WHAT YOU NEED TO DO:
From the entries that follow, extract each line holding the string "labels".

ENTRIES SUPPLIED:

☆ ☆ ☆ ☆ ☆ ☆ ☆

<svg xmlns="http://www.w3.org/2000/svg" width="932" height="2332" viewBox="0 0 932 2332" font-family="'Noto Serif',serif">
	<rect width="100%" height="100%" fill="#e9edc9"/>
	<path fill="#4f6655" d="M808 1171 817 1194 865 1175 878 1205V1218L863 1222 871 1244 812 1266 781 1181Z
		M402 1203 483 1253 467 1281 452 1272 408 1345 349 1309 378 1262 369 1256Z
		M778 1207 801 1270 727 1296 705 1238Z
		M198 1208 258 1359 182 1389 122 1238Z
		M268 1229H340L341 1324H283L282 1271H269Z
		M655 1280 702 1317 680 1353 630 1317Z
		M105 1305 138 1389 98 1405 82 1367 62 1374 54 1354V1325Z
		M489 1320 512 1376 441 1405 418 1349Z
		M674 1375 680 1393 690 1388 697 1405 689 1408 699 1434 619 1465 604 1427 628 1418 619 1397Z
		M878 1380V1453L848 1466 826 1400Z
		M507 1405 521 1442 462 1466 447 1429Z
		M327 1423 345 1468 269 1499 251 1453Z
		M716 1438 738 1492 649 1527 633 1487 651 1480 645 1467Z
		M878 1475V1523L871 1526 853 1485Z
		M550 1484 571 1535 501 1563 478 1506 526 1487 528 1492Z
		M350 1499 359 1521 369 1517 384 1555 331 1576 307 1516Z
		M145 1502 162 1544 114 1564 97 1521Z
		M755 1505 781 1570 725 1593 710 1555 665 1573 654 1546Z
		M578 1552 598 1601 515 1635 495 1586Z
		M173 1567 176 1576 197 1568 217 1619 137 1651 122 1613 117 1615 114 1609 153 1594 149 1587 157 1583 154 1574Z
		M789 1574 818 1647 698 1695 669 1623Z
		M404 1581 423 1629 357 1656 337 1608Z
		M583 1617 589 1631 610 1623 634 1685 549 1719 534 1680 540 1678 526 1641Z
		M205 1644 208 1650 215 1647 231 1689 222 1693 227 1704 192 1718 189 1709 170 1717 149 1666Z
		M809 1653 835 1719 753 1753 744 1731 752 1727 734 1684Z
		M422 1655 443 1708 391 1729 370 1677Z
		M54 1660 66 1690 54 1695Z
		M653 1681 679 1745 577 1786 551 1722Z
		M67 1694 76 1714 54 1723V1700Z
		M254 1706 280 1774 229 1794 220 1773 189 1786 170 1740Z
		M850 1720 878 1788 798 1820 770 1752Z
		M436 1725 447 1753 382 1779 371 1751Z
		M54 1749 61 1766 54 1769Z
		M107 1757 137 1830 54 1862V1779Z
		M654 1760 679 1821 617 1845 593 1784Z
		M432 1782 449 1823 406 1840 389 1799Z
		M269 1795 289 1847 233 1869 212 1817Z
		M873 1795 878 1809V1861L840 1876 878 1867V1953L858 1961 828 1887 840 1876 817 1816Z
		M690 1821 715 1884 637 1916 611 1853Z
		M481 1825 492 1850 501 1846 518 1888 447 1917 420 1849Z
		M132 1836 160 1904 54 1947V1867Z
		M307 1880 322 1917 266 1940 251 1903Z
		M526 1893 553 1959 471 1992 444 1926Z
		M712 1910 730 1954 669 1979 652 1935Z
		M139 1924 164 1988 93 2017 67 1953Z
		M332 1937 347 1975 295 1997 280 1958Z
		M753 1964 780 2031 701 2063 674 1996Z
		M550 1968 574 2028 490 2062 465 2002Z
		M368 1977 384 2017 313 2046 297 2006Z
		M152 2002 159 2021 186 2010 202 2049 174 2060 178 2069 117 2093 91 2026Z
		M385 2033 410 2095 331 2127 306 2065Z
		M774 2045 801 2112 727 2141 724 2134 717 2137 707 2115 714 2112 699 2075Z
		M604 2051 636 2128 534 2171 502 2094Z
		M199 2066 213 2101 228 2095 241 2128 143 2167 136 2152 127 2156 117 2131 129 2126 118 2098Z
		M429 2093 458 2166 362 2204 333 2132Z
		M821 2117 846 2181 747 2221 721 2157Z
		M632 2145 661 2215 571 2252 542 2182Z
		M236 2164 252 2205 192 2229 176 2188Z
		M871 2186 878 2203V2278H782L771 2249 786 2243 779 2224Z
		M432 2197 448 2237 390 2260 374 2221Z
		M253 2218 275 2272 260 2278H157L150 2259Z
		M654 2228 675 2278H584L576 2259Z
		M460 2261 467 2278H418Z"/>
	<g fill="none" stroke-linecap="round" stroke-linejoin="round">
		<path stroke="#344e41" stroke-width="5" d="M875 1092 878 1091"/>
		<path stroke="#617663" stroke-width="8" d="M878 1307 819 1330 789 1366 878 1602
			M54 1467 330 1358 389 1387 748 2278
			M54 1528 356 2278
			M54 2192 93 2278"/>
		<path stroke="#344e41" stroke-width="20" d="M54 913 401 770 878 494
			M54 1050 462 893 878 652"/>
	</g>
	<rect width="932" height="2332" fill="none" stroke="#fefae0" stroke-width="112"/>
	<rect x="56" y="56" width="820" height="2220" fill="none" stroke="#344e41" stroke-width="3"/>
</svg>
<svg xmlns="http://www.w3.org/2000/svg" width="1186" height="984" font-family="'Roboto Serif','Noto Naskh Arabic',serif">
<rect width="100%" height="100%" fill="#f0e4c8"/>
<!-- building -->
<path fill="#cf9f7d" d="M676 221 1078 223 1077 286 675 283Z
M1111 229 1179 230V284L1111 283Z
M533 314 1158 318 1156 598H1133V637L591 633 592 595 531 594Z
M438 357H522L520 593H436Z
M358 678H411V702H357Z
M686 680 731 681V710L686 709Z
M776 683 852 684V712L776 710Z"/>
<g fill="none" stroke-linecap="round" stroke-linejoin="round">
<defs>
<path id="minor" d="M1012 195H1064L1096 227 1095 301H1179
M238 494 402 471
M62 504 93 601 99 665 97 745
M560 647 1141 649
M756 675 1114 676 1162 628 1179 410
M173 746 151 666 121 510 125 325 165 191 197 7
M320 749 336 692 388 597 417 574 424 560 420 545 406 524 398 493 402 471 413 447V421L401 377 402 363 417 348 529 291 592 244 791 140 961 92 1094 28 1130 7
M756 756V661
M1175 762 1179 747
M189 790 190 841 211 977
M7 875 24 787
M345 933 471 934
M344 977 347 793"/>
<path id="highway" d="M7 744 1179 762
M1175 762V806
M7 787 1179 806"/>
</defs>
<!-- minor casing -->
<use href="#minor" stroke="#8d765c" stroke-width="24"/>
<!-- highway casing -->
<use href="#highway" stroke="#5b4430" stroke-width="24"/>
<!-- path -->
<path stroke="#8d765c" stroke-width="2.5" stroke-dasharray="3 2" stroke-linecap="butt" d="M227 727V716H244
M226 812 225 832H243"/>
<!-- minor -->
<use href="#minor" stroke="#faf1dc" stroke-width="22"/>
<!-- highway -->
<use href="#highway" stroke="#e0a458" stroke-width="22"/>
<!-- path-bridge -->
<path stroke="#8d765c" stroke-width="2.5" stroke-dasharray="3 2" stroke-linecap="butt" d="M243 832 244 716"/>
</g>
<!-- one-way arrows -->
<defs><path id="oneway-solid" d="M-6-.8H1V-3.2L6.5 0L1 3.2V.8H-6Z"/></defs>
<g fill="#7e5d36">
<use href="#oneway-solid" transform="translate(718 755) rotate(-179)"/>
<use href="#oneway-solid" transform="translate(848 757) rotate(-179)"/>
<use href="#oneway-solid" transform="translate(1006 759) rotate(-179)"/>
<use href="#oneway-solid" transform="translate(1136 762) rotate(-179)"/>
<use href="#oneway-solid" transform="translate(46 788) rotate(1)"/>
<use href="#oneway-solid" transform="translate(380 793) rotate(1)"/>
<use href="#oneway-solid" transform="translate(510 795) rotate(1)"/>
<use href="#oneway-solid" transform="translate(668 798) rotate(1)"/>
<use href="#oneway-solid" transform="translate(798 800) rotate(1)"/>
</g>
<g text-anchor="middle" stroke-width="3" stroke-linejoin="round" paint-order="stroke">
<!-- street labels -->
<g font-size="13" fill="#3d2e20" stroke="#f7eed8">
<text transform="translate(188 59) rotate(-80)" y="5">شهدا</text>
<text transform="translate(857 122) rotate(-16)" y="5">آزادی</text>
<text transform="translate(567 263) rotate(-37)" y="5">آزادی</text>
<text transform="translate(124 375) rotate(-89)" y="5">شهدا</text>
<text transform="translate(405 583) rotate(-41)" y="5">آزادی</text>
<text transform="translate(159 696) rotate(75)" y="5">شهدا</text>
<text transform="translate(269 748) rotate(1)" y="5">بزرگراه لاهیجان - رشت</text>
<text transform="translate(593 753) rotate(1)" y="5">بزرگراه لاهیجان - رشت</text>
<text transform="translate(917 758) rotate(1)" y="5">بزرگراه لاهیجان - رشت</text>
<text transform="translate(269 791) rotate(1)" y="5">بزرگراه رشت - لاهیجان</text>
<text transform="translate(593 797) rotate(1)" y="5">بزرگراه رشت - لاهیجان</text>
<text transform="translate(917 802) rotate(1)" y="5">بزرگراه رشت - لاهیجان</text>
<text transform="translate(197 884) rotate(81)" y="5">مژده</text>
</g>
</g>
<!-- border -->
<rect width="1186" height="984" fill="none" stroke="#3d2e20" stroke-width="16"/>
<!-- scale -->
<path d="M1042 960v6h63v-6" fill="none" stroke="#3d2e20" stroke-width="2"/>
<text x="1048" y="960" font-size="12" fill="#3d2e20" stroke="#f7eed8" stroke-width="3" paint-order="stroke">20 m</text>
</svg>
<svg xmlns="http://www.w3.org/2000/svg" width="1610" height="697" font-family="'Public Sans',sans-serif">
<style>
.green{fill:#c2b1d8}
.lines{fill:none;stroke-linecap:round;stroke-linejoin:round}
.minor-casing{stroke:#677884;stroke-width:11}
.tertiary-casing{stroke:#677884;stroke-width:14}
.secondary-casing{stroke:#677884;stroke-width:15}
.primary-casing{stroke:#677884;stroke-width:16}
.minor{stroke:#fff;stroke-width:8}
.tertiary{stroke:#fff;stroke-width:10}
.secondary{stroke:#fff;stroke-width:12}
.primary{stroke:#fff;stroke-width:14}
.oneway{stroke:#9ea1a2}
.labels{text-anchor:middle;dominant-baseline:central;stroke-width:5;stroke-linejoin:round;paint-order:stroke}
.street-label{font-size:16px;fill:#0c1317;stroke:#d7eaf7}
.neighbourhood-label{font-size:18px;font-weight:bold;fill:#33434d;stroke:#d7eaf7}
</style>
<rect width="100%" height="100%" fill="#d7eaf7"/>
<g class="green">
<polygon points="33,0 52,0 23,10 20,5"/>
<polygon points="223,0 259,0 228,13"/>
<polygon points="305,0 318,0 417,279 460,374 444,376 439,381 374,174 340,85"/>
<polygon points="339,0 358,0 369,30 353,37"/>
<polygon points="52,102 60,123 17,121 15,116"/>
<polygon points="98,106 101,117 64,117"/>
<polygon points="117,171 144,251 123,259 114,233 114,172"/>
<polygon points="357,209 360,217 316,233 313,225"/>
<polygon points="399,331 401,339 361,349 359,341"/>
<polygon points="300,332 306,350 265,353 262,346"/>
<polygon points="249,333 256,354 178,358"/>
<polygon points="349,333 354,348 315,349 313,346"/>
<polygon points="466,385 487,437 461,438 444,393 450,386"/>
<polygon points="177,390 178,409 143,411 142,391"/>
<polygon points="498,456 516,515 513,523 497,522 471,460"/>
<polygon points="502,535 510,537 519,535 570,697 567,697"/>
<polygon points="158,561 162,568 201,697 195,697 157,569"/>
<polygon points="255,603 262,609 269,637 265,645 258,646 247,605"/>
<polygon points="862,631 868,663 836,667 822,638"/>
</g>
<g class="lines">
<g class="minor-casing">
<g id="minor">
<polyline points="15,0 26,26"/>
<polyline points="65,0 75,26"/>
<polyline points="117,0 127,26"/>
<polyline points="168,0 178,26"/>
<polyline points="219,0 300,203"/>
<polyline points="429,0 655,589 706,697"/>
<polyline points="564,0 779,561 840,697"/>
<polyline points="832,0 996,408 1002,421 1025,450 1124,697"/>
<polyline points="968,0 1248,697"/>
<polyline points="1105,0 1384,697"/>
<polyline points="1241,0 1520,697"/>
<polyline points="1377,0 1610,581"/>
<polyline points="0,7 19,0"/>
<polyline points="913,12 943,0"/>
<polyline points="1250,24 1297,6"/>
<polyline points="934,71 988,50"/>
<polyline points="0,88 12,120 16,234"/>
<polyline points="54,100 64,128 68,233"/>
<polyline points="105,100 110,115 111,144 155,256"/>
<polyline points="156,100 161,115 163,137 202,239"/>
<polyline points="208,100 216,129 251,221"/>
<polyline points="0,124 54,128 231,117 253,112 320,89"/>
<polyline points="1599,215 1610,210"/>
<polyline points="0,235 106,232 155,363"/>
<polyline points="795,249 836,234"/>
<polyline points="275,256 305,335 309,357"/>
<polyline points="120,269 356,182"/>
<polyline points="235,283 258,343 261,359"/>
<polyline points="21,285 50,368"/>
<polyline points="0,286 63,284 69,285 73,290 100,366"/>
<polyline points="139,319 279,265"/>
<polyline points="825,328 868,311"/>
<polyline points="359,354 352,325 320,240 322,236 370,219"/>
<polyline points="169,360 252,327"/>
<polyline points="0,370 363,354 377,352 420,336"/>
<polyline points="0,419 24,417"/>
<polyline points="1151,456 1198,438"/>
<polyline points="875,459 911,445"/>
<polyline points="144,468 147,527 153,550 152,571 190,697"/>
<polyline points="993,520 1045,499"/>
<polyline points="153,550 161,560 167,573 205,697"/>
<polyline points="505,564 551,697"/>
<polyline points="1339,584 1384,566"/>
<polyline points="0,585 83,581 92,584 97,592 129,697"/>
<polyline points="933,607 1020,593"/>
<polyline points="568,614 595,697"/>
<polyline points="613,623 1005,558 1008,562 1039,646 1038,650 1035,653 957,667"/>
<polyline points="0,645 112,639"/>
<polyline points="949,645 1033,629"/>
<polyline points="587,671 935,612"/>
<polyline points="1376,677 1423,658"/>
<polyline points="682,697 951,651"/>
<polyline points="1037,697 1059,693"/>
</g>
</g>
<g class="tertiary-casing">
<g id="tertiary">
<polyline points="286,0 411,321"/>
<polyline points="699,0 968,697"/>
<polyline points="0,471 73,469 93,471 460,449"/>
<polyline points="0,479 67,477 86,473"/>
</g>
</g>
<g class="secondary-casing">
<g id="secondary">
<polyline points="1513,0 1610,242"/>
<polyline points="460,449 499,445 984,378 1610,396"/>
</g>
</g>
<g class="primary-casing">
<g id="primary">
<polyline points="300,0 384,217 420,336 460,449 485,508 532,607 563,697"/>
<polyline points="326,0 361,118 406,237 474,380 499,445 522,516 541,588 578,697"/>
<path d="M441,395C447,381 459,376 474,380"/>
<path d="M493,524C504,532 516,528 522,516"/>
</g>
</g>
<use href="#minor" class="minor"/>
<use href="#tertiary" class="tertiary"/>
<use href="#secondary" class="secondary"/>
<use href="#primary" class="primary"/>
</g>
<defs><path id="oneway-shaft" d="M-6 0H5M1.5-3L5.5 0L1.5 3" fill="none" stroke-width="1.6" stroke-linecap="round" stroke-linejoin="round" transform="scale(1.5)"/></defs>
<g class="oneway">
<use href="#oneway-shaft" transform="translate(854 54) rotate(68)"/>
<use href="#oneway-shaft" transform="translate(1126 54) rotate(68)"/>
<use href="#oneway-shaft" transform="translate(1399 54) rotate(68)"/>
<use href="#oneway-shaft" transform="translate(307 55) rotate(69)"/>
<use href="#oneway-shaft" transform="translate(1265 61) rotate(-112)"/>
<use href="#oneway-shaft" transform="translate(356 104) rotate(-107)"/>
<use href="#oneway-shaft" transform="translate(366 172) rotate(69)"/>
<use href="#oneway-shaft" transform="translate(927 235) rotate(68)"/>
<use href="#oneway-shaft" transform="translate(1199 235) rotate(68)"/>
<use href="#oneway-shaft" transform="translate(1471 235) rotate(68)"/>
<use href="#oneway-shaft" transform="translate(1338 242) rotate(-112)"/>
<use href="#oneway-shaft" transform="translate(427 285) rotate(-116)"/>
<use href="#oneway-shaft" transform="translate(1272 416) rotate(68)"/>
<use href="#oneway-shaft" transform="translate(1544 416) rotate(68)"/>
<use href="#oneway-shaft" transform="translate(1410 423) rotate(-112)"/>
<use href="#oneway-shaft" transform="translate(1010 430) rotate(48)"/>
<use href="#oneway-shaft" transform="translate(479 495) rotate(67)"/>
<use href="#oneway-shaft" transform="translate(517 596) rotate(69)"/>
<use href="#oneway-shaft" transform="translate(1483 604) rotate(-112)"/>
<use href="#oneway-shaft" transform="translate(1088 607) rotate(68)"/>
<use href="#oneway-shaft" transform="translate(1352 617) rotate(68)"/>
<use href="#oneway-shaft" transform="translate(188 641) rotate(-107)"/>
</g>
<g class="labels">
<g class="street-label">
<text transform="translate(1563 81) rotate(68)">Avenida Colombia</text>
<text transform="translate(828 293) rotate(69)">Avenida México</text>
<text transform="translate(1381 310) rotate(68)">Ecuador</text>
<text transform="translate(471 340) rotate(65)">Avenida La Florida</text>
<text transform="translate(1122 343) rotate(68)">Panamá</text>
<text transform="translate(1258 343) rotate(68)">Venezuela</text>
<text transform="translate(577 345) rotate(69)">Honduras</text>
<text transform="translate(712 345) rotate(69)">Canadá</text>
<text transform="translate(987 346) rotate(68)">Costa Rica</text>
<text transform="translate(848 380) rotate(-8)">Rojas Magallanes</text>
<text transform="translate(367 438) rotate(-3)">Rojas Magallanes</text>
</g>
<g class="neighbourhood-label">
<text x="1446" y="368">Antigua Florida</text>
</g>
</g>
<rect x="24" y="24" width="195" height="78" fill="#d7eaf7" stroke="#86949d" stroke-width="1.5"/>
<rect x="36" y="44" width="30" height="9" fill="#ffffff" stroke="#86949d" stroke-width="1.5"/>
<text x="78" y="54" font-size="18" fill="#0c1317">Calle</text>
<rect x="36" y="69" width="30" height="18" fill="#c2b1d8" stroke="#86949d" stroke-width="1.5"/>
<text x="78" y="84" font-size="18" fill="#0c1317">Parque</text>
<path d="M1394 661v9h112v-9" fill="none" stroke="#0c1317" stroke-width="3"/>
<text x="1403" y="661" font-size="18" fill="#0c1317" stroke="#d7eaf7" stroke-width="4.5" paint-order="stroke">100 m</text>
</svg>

☆ ☆ ☆ ☆ ☆ ☆ ☆

RESPONSE BELOW:
<!-- street labels -->
.labels{text-anchor:middle;dominant-baseline:central;stroke-width:5;stroke-linejoin:round;paint-order:stroke}
<g class="labels">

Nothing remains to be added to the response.